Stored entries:
--------------------
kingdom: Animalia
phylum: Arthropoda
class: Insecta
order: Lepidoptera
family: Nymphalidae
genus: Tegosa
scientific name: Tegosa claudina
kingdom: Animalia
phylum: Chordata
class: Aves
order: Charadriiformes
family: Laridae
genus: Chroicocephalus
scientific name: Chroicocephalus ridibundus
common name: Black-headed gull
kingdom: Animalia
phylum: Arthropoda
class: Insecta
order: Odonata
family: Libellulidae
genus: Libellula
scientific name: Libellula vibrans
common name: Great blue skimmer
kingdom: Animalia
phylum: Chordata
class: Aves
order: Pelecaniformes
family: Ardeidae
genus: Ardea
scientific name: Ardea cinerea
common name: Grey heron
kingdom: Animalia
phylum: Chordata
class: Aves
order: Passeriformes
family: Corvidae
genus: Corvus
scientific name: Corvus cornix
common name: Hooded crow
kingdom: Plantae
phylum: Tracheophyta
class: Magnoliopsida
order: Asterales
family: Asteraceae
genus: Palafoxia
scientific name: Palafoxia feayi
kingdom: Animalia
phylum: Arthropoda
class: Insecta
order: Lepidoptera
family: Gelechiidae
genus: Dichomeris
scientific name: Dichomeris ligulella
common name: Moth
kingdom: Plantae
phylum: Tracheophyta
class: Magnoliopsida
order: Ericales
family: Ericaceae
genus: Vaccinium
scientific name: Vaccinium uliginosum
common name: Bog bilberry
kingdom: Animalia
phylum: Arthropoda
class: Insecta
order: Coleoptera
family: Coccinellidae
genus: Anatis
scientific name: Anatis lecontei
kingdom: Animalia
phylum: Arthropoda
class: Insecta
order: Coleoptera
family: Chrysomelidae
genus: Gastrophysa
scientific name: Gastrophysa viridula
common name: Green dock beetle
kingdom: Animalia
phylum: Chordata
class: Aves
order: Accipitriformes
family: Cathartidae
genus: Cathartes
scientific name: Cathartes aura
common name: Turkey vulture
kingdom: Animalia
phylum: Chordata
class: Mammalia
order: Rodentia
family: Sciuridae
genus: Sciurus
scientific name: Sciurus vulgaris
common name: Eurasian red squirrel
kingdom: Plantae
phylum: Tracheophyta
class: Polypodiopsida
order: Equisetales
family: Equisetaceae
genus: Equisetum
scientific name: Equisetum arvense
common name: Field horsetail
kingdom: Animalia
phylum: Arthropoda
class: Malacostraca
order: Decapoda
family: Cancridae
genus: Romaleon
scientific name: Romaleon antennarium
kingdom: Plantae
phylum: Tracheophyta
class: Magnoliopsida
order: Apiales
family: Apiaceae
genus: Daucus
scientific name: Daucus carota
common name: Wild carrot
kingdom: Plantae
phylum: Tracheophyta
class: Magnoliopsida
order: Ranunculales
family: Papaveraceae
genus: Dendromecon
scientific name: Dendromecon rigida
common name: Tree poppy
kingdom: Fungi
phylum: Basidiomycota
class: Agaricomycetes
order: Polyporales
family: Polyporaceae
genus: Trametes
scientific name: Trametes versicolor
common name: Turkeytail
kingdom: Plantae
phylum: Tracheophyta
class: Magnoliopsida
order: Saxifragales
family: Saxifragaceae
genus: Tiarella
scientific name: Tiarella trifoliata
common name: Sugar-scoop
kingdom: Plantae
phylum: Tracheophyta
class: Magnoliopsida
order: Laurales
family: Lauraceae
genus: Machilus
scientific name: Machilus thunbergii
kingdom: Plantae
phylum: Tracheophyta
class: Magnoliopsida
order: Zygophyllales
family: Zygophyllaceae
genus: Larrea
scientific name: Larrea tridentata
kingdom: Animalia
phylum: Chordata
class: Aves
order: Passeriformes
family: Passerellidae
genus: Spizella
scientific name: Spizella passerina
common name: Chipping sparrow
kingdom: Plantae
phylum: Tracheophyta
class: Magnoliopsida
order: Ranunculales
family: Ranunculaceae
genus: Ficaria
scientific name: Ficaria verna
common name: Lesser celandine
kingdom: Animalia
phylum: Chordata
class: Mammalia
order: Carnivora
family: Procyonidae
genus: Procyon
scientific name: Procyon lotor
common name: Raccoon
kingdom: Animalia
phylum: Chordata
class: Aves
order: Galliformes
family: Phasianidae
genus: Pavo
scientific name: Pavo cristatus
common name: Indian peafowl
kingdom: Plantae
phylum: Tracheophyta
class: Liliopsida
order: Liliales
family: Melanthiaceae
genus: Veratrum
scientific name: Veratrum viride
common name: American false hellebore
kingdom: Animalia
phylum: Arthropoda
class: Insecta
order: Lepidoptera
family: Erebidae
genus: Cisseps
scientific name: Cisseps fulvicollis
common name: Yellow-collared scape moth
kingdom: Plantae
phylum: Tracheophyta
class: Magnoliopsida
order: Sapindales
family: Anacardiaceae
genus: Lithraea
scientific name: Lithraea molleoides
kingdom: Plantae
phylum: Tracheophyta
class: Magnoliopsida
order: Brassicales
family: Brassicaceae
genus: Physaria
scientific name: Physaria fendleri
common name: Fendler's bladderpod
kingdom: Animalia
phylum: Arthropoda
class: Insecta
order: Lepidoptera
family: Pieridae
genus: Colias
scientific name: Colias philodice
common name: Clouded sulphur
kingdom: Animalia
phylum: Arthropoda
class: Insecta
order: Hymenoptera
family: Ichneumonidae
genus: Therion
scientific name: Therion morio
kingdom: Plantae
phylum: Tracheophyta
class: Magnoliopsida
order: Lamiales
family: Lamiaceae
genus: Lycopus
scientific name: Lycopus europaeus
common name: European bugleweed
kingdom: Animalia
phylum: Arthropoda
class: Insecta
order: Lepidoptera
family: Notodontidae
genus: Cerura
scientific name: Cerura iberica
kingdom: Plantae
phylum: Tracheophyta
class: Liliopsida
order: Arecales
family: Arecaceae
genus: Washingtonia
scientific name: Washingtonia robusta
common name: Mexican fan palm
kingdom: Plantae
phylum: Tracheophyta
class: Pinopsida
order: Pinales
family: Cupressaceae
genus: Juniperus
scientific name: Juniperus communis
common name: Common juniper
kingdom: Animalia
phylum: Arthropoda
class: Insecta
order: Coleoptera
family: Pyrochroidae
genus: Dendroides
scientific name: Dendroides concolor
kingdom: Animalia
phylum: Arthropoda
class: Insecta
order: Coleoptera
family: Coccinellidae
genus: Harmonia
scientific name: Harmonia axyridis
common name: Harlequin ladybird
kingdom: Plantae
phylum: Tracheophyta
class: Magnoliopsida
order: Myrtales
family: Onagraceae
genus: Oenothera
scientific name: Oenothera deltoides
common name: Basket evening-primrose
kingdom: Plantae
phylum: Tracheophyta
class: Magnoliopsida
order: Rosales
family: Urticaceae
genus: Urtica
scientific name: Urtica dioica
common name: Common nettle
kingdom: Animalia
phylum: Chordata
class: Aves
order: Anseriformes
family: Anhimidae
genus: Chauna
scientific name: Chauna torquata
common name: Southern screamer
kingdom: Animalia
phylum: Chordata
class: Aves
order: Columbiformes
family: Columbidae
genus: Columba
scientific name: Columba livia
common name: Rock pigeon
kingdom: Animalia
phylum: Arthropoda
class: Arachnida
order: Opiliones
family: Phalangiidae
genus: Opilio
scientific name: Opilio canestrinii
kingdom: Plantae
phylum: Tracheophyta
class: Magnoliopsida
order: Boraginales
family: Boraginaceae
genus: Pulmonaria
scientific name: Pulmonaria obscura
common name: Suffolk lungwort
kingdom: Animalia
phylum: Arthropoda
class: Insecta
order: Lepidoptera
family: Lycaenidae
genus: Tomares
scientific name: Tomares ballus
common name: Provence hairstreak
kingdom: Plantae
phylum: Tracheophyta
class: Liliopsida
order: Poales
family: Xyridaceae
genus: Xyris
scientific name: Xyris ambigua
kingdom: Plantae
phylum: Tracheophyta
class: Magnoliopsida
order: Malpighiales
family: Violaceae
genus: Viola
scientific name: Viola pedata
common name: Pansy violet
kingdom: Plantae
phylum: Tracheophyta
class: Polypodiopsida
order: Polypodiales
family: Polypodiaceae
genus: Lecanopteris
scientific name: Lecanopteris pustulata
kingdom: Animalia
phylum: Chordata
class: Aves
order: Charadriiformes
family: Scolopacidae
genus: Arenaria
--------------------
■ Exercise description ■
Starting with the line with "scientific name: Dendromecon rigida" and going on through the line with "scientific name: Cisseps fulvicollis", write those lines out again with every "common name" switched to "vernacular name" and everything else left as it stands.

■ Final answer ■
scientific name: Dendromecon rigida
vernacular name: Tree poppy
kingdom: Fungi
phylum: Basidiomycota
class: Agaricomycetes
order: Polyporales
family: Polyporaceae
genus: Trametes
scientific name: Trametes versicolor
vernacular name: Turkeytail
kingdom: Plantae
phylum: Tracheophyta
class: Magnoliopsida
order: Saxifragales
family: Saxifragaceae
genus: Tiarella
scientific name: Tiarella trifoliata
vernacular name: Sugar-scoop
kingdom: Plantae
phylum: Tracheophyta
class: Magnoliopsida
order: Laurales
family: Lauraceae
genus: Machilus
scientific name: Machilus thunbergii
kingdom: Plantae
phylum: Tracheophyta
class: Magnoliopsida
order: Zygophyllales
family: Zygophyllaceae
genus: Larrea
scientific name: Larrea tridentata
kingdom: Animalia
phylum: Chordata
class: Aves
order: Passeriformes
family: Passerellidae
genus: Spizella
scientific name: Spizella passerina
vernacular name: Chipping sparrow
kingdom: Plantae
phylum: Tracheophyta
class: Magnoliopsida
order: Ranunculales
family: Ranunculaceae
genus: Ficaria
scientific name: Ficaria verna
vernacular name: Lesser celandine
kingdom: Animalia
phylum: Chordata
class: Mammalia
order: Carnivora
family: Procyonidae
genus: Procyon
scientific name: Procyon lotor
vernacular name: Raccoon
kingdom: Animalia
phylum: Chordata
class: Aves
order: Galliformes
family: Phasianidae
genus: Pavo
scientific name: Pavo cristatus
vernacular name: Indian peafowl
kingdom: Plantae
phylum: Tracheophyta
class: Liliopsida
order: Liliales
family: Melanthiaceae
genus: Veratrum
scientific name: Veratrum viride
vernacular name: American false hellebore
kingdom: Animalia
phylum: Arthropoda
class: Insecta
order: Lepidoptera
family: Erebidae
genus: Cisseps
scientific name: Cisseps fulvicollis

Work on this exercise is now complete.